<<<<

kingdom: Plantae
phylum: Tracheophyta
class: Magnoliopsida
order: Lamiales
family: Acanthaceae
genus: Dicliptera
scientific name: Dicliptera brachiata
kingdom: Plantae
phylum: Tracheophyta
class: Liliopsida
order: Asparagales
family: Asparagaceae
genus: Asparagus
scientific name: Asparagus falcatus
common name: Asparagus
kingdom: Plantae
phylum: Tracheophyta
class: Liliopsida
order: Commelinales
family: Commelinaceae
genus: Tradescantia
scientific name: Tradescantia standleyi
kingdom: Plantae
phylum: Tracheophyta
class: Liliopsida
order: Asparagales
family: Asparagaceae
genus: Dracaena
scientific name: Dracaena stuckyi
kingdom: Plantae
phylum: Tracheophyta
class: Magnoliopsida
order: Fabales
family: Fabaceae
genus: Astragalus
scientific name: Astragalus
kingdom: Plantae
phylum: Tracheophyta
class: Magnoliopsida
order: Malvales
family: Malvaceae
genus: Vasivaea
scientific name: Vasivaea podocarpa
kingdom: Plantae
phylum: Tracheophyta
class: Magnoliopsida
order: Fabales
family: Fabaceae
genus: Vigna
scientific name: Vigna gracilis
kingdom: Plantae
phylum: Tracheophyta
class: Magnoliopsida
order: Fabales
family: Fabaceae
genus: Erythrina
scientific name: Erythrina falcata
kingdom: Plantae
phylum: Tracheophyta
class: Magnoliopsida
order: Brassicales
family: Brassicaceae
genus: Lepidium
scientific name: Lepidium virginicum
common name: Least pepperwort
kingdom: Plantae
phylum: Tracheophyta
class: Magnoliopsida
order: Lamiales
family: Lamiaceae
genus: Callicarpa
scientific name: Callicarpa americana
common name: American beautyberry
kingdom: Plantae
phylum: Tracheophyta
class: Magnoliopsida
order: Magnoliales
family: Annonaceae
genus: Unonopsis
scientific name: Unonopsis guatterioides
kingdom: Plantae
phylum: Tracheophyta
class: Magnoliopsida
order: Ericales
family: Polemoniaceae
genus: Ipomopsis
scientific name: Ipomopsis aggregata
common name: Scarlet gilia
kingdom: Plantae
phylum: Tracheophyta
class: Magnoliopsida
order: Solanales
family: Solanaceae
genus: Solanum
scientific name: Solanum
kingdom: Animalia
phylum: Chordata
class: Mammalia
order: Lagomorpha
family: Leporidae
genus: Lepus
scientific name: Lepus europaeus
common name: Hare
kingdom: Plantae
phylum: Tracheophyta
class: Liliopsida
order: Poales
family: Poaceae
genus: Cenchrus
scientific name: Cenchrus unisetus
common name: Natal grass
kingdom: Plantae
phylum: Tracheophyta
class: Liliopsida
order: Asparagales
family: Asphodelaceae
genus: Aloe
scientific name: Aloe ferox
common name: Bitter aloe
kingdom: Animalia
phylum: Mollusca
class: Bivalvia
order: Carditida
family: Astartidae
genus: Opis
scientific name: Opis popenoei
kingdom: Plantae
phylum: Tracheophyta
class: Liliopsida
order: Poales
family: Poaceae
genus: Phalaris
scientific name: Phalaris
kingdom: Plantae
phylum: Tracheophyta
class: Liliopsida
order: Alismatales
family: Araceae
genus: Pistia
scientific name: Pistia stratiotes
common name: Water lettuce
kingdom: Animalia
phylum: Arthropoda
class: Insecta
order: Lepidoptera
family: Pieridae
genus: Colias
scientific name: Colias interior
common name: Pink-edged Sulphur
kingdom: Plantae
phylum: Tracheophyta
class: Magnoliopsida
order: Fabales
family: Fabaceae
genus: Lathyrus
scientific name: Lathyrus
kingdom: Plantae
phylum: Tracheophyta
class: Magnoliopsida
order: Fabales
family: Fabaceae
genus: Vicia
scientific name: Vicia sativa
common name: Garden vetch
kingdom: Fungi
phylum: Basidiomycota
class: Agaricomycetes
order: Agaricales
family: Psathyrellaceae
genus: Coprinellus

>>>>

#### Directions
Set out the lines of the material above as a numbered list, starting from the line with "family: Malvaceae" up to and including the line with "order: Carditida", and omit any blank lines.

#### Exercise answer
1. family: Malvaceae
2. genus: Vasivaea
3. scientific name: Vasivaea podocarpa
4. kingdom: Plantae
5. phylum: Tracheophyta
6. class: Magnoliopsida
7. order: Fabales
8. family: Fabaceae
9. genus: Vigna
10. scientific name: Vigna gracilis
11. kingdom: Plantae
12. phylum: Tracheophyta
13. class: Magnoliopsida
14. order: Fabales
15. family: Fabaceae
16. genus: Erythrina
17. scientific name: Erythrina falcata
18. kingdom: Plantae
19. phylum: Tracheophyta
20. class: Magnoliopsida
21. order: Brassicales
22. family: Brassicaceae
23. genus: Lepidium
24. scientific name: Lepidium virginicum
25. common name: Least pepperwort
26. kingdom: Plantae
27. phylum: Tracheophyta
28. class: Magnoliopsida
29. order: Lamiales
30. family: Lamiaceae
31. genus: Callicarpa
32. scientific name: Callicarpa americana
33. common name: American beautyberry
34. kingdom: Plantae
35. phylum: Tracheophyta
36. class: Magnoliopsida
37. order: Magnoliales
38. family: Annonaceae
39. genus: Unonopsis
40. scientific name: Unonopsis guatterioides
41. kingdom: Plantae
42. phylum: Tracheophyta
43. class: Magnoliopsida
44. order: Ericales
45. family: Polemoniaceae
46. genus: Ipomopsis
47. scientific name: Ipomopsis aggregata
48. common name: Scarlet gilia
49. kingdom: Plantae
50. phylum: Tracheophyta
51. class: Magnoliopsida
52. order: Solanales
53. family: Solanaceae
54. genus: Solanum
55. scientific name: Solanum
56. kingdom: Animalia
57. phylum: Chordata
58. class: Mammalia
59. order: Lagomorpha
60. family: Leporidae
61. genus: Lepus
62. scientific name: Lepus europaeus
63. common name: Hare
64. kingdom: Plantae
65. phylum: Tracheophyta
66. class: Liliopsida
67. order: Poales
68. family: Poaceae
69. genus: Cenchrus
70. scientific name: Cenchrus unisetus
71. common name: Natal grass
72. kingdom: Plantae
73. phylum: Tracheophyta
74. class: Liliopsida
75. order: Asparagales
76. family: Asphodelaceae
77. genus: Aloe
78. scientific name: Aloe ferox
79. common name: Bitter aloe
80. kingdom: Animalia
81. phylum: Mollusca
82. class: Bivalvia
83. order: Carditida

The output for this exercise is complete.